* [What you have to do]: Gather every line of the records below that contains the string "zero", with matches counted only when the case agrees.
/---
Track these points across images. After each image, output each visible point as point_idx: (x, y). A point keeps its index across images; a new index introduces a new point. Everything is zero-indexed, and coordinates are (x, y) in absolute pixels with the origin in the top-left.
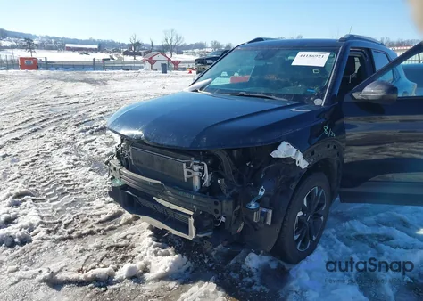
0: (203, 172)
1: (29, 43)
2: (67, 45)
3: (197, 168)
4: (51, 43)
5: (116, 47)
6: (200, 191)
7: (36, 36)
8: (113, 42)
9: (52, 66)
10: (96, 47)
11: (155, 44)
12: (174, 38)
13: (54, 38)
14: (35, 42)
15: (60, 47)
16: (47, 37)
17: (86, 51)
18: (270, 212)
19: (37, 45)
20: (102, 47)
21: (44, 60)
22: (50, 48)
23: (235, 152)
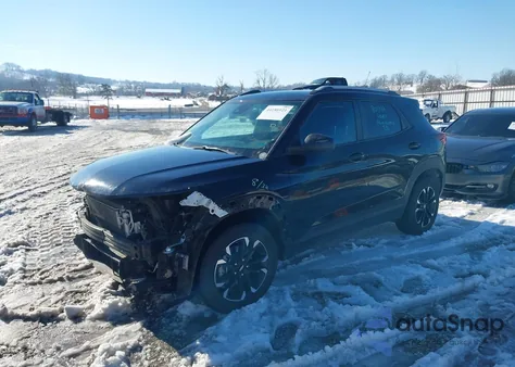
\---
* [Written answer]:
Track these points across images. After each image, output each visible point as point_idx: (x, y). A point keeps its index across images; a new index introduces a new point. Everything is zero-indexed, and coordinates are (x, y) in absolute pixels with the origin in the top-left.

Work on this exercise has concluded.